# Suppression Photos



## samsonite4 (21 Février 2012)

Je suis nouveau sur Ipad et je salue toute la communauté.

Je ne parviens pas à supprimer certaines photos que j'ai installées sur mon IPAD 2 par le biais d'une synchronisation avec ITUNES. Le pavé rouge SUPPRIMER apparaît pourtant bien en haut de l'écran. Je sélectionne une photo (la coche bleue apparaît) mais lorsque j'appuie sur le bouton SUPPRIMER rien ne se passe.
Quelqu'un peut-il m'aider ?

Merci d'avance.


----------



## Bigdidou (21 Février 2012)

Tu es sous quelle version d'iOS (j'imagine que c'est une 4.x.x d'après l'interface de Photos que tu décris) ?

Dans un premier temps, est-ce que tu as tout bêtement essayé de redémarrer ton iPad ?


----------



## samsonite4 (22 Février 2012)

Je suis sous IOS 5.0.1

j'ai redémarré mon IPAD mais cela ne change rien. Le bouton SUPPRIMER est inopérant...


----------



## samsonite4 (22 Février 2012)

Je suis effectivement sous l'onglet "Photos".
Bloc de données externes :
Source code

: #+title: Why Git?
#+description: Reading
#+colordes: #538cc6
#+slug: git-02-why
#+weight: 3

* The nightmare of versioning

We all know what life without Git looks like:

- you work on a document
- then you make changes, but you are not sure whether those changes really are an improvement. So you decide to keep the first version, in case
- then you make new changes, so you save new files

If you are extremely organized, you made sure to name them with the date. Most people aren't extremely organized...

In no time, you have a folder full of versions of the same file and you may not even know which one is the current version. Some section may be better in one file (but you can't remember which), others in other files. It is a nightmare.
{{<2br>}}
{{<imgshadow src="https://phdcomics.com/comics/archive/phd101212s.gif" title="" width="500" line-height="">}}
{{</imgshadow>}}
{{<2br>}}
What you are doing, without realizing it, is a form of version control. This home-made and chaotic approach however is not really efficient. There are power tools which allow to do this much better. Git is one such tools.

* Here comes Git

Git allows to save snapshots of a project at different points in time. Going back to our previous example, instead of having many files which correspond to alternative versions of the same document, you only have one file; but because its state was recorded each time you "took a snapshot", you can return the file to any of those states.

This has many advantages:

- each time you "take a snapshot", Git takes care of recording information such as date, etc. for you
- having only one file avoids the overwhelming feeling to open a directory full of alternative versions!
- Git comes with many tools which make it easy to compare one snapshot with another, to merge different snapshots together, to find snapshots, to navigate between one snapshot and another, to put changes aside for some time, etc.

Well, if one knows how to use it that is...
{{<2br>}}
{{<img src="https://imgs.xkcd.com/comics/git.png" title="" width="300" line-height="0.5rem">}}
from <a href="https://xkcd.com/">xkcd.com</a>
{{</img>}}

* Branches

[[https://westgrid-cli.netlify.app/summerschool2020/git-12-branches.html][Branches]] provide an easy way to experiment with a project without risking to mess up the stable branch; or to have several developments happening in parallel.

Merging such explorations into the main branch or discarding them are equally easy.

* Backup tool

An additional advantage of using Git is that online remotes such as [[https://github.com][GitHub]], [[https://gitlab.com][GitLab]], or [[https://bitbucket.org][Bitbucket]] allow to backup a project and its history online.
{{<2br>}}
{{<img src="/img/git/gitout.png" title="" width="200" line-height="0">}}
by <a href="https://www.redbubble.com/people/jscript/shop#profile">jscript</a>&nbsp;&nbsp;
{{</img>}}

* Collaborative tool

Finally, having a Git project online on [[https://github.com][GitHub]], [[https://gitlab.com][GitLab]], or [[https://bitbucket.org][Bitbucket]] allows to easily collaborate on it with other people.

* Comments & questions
Je crois en effet que tout le système est conçu pour que l'on passe par ITUNES. En dehors de cela, s'il faut faire des manip. invraisemblables, je ne vois pas l'intérêt.
Pourquoi faire simple quand on peut faire compliqué ?
Pour ma part, je laisse tomber l'opération...
Merci pour vos réponses.

ps : Si vous avez du nouveau à ce sujet, je suis toujours preneur.


----------



## samsonite4 (22 Février 2012)

Exactement !


----------



## Bigdidou (22 Février 2012)

Je pense que c'est plutôt un bug.
La suppression des photos ne pose plus aucun problème sur iOS 5.1, y compris (il était temps !) dans les flux.


----------



## samsonite4 (23 Février 2012)

Bigdidou

Je n'ai pas la version 5.1 mais 5.0.1

S'il s'agit d'un bug, j'attendrai qu'il disparaisse.


----------